Hydroponic Strawberry supplemental lighting


Supplemental Lighting Basics

Flowering response of strawberry plants, particularly their temperature-photoperiod interaction, is a complex response and relatively unknown. In contrast, when one pursues off-season strawberry production, understanding the flowering responses of cultivars of interest is critical. Greenhouse allows various techniques of controlling flowering, which is generally well practiced in floriculture and ornamental industry in the United States and in winter strawberry production in Japan.

Strawberry plants naturally respond to day length for flowering as well as dormancy. Ever-bearing strawberry cultivars (varieties) are generally known as facultative long-day plants (Nishiyama and Kanahama, 2000), developing more flowers under longer day. Therefore when everbearing cultivars are used during winter short days, having low intensity photoperiodic lighting to promote flowering may be worth considering. At University of Arizona we apply 4-hour photoperiod extension at 2-3 micro-mol/m2/s light intensity (or ~20 footcandle). June bearing varieties generally exhibit short-day plant response and their first flower cluster development is generally determined by the natural day length in the fall.  However, their actual photoperiodic response is often temperature dependent and unfortunately we have limited information regarding the photoperiodic responses of US cultivars.  Recently, we reported photoperiodic responses of selected US cultivars (Garcia and Kubota, 2017). However, more complete information on especially the temperature-photoperiod interactions is needed to develop flowering control strategies. The following is a summary table published for Japanese cultivars.

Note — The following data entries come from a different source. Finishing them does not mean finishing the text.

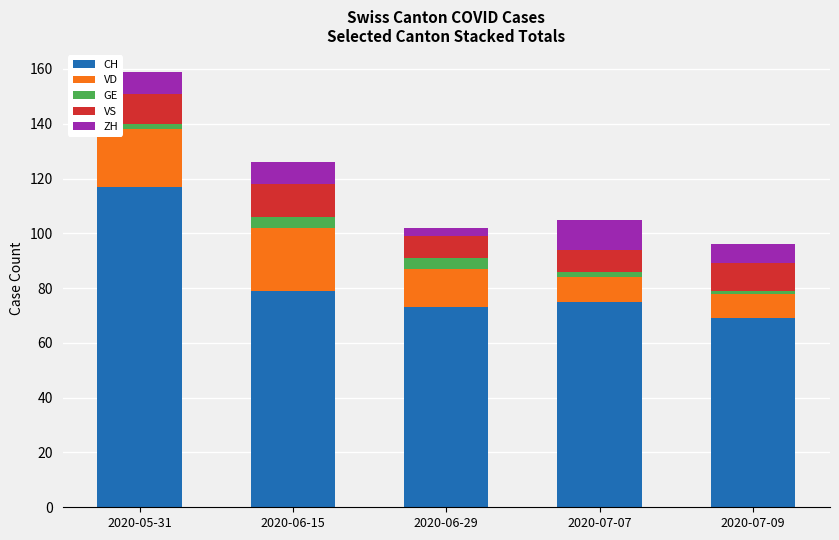

Reading right to left, what are the values for CH?

2020-07-09=69	2020-07-07=75	2020-06-29=73	2020-06-15=79	2020-05-31=117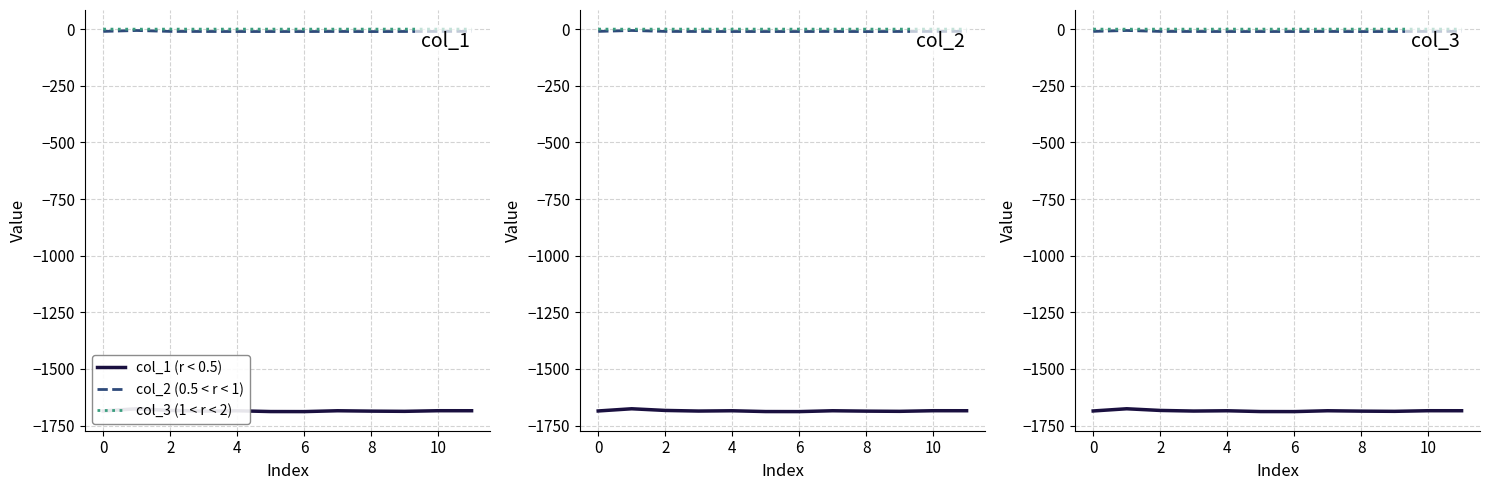

Rank the series at 11 from highest to lowest value.

col_3 (1 < r < 2), col_2 (0.5 < r < 1), col_1 (r < 0.5)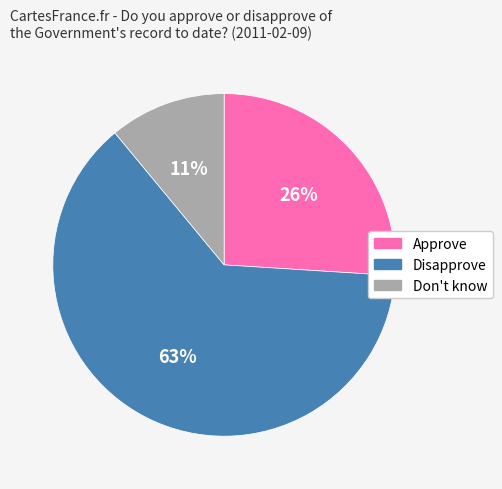

What is the majority slice?

Disapprove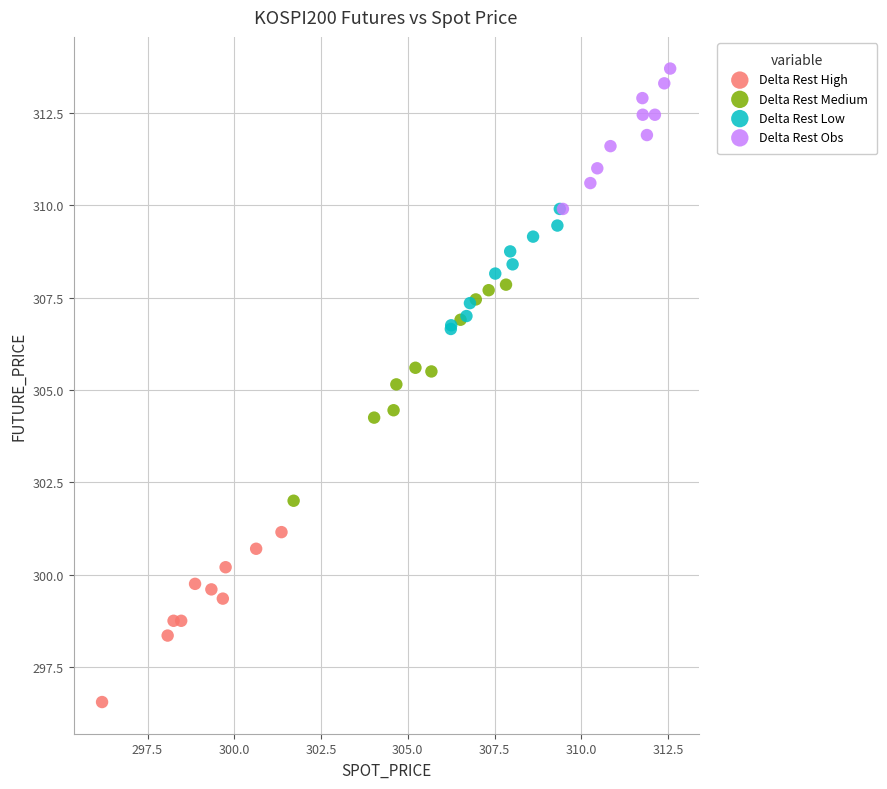

Which series reaches the maximum Y coordinate?

Delta Rest Obs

Table. Temperature x photoperiod general responses of Japanese strawberry cultivars (Translated from the table published in the Saga Prefecture ‘Strawberry Cultivation Manual’)


In Japan, where winter production of strawberry is based on the use of June-bearing cultivars (varieties) in unheated or minimally heated greenhouses, supplemental lighting is sometimes applied to prevent the plants from entering into dormancy.  Japanese experimental stations recommend applying several hours of day extension lighting (at low irradiance) during the winter months to maintain the vegetative growth of plants.  A good sign of the need of day extension lighting is the plant architecture. When plants exhibit short petiole and height, it is usually an indicator of the need of extending day length.  Behind this technique, there is a good understanding of cultivar specific responses to temperature and photoperiod.  As mentioned earlier, June-bearing strawberry cultivars are generally classified under short day plant, but the flowering response to day length interacts with temperature.  When 24-h average temperature is lower than a threshold temperature (12C in above table), most Japanese June-bearing cultivars develop flowers regardless of photoperiod. Therefore day-extension lighting seems to work to prevent dormancy without inhibiting flowering induction.  Some studies have been done to find temperature and photoperiod interactions of US cultivars (e.g., Bradford et al., 2010), but more information is needed for various cultivars under site specific conditions.

Typical light quality for photoperiodic lighting is traditionally incandescent lamp which emits good amount of far-red light (700-800 nm). Although the light intensity to induce long-day response is as low as 1-3 micro-mol/m2/s PPF, use of more energy-efficient lighting is desired. Traditionally, irradiance was measured using lux and footcandle, units considering the response to the human eye, which should be avoided for assuring expected plant response using different light sources including light emitting diodes (LEDs). A quantum sensor should be used which measures photon flux (micro-mol/m2/s PPF). Research has been done by many greenhouse scientists to find a better lighting option. More information on LED lighting applications in greenhouse can be found in the SCRILED consortium page at Michigan State University (http://leds.hrt.msu.edu/).


Bradford, E., J.F. Hancock, and R.M. Warner. 2010. Interactions of temperature and photoperiod determine expression of repeat flowering in strawberry. J. Amer. Soc. Hort. Sci. 135:102-107.

Garcia, K. and C. Kubota. 2017. Flowering responses of North American strawberry cultivars. Acta Hort. (in press). [View our poster presented at ISHS International Strawberry Symposium (Quebec, Canada) in 2016: Strawberry symposium 2016.pdf]

Nishiyama, M. and K. Kanahama. 2000. Effect of temperature and photoperiod on the development of inflorescences in everbearing strawberry (Fragaria ×ananasa Duch.) plants. Acta Hort. 514:261-267.

Updated (12/28/2016)

Fig. Day extension lighting at University of Arizona for promoting long-day response of ever-bearing strawberry plants.